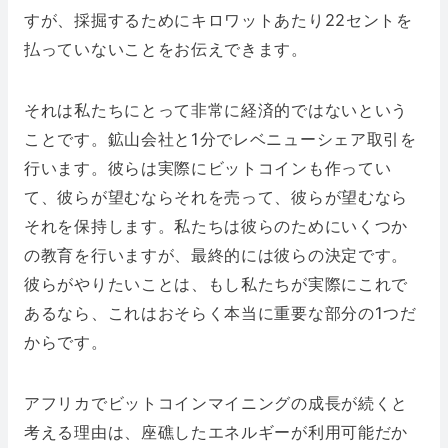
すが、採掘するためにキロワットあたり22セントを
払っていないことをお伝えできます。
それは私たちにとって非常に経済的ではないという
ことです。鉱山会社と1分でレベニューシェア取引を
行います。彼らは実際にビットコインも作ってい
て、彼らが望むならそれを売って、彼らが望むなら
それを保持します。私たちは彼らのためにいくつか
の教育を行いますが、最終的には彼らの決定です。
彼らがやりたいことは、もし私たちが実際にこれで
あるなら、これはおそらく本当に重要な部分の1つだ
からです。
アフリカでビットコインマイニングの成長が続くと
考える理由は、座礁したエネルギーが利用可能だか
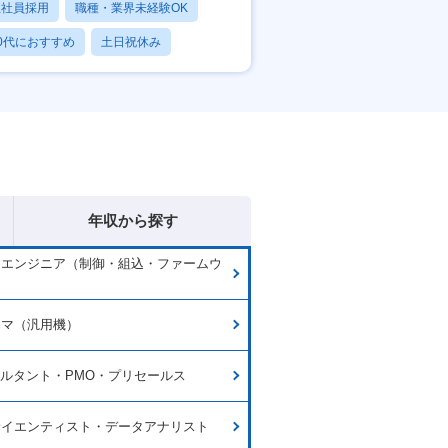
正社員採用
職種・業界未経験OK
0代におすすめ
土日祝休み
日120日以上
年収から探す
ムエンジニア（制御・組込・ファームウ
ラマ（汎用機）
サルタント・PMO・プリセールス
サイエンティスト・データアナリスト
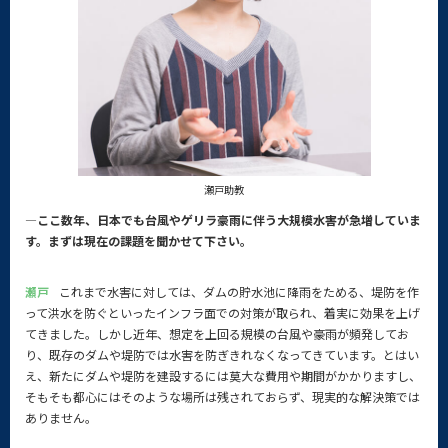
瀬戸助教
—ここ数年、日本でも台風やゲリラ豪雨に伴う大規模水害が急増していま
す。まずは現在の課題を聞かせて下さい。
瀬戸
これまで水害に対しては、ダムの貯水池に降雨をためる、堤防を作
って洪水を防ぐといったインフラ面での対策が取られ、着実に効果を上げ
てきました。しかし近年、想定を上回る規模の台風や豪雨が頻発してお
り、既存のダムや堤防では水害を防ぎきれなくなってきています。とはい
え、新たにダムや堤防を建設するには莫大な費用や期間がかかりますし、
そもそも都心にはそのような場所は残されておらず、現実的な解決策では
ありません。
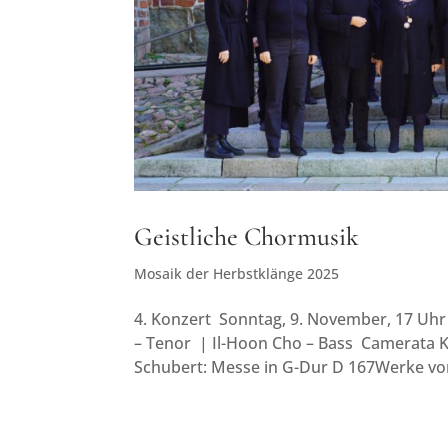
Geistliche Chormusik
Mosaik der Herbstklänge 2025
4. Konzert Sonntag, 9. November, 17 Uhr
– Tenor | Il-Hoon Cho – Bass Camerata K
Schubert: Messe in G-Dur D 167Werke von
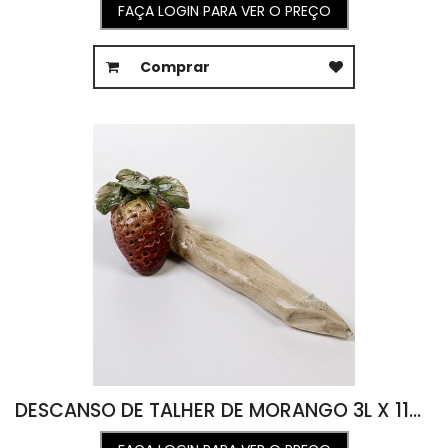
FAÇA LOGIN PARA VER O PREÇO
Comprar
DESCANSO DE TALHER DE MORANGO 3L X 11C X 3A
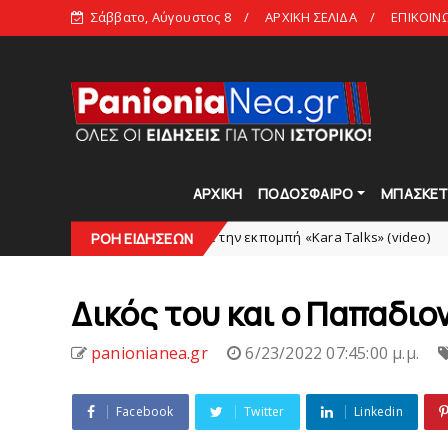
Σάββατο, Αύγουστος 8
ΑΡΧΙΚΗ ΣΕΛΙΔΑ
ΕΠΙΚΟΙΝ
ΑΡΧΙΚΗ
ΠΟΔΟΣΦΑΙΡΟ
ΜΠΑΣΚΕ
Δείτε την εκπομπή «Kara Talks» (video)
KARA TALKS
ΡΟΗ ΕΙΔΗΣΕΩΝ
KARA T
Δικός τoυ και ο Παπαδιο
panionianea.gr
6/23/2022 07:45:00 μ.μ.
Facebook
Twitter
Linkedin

* * *

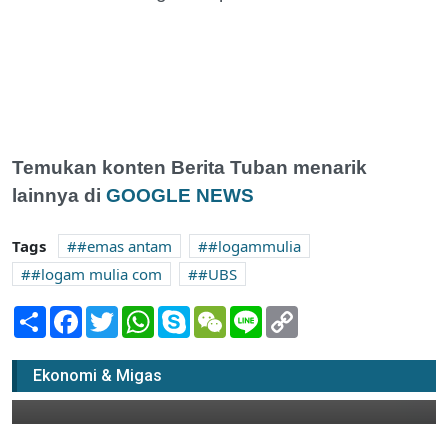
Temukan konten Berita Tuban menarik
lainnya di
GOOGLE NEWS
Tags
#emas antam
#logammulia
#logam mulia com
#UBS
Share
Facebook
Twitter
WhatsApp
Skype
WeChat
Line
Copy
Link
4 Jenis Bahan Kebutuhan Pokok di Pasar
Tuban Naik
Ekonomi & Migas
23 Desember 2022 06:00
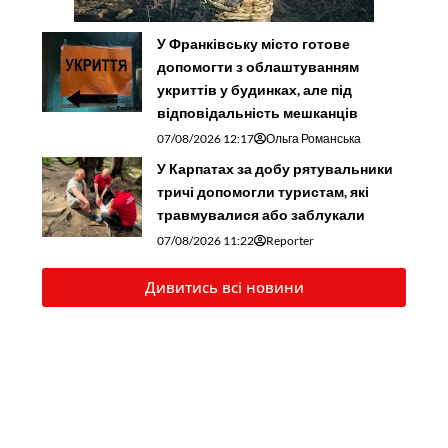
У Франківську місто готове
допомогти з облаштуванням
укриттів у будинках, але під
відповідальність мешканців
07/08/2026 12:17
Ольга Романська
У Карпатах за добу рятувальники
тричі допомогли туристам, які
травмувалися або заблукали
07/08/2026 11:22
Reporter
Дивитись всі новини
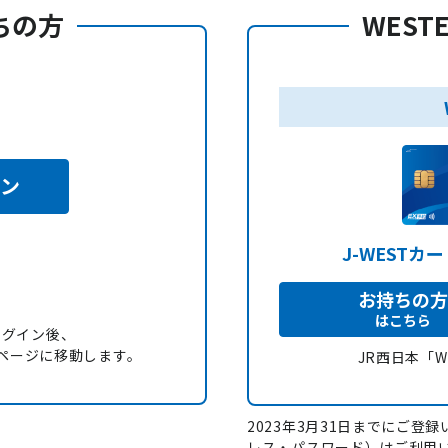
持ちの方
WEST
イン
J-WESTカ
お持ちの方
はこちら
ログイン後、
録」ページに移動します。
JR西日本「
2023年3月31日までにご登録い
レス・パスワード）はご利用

---

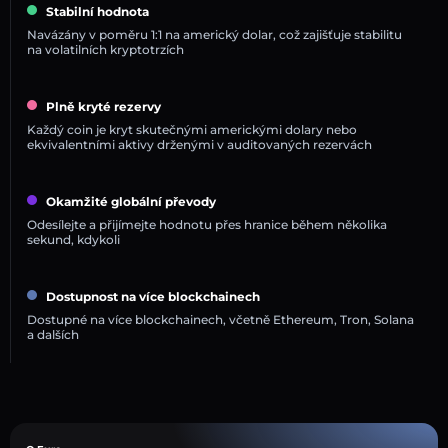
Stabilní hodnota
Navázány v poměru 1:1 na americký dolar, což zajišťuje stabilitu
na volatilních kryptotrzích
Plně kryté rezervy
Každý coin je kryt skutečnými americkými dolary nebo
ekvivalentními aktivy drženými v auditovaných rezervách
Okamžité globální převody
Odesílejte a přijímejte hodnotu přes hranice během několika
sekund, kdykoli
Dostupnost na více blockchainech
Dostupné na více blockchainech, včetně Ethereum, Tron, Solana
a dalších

> [EXERCISE BRIEF] Only the lines between the one with "Ольга Романська" and the one with "レス・パスワード）はご利用", those two included, get copied from the material above. Keep it exact and free of pictures.

> [ANSWER TO THIS PROBLEM]
Ольга Романська
У Карпатах за добу рятувальники
тричі допомогли туристам, які
травмувалися або заблукали
07/08/2026 11:22
Reporter
Дивитись всі новини
持ちの方
WEST
イン
J-WESTカ
お持ちの方
はこちら
ログイン後、
録」ページに移動します。
JR西日本「
2023年3月31日までにご登録い
レス・パスワード）はご利用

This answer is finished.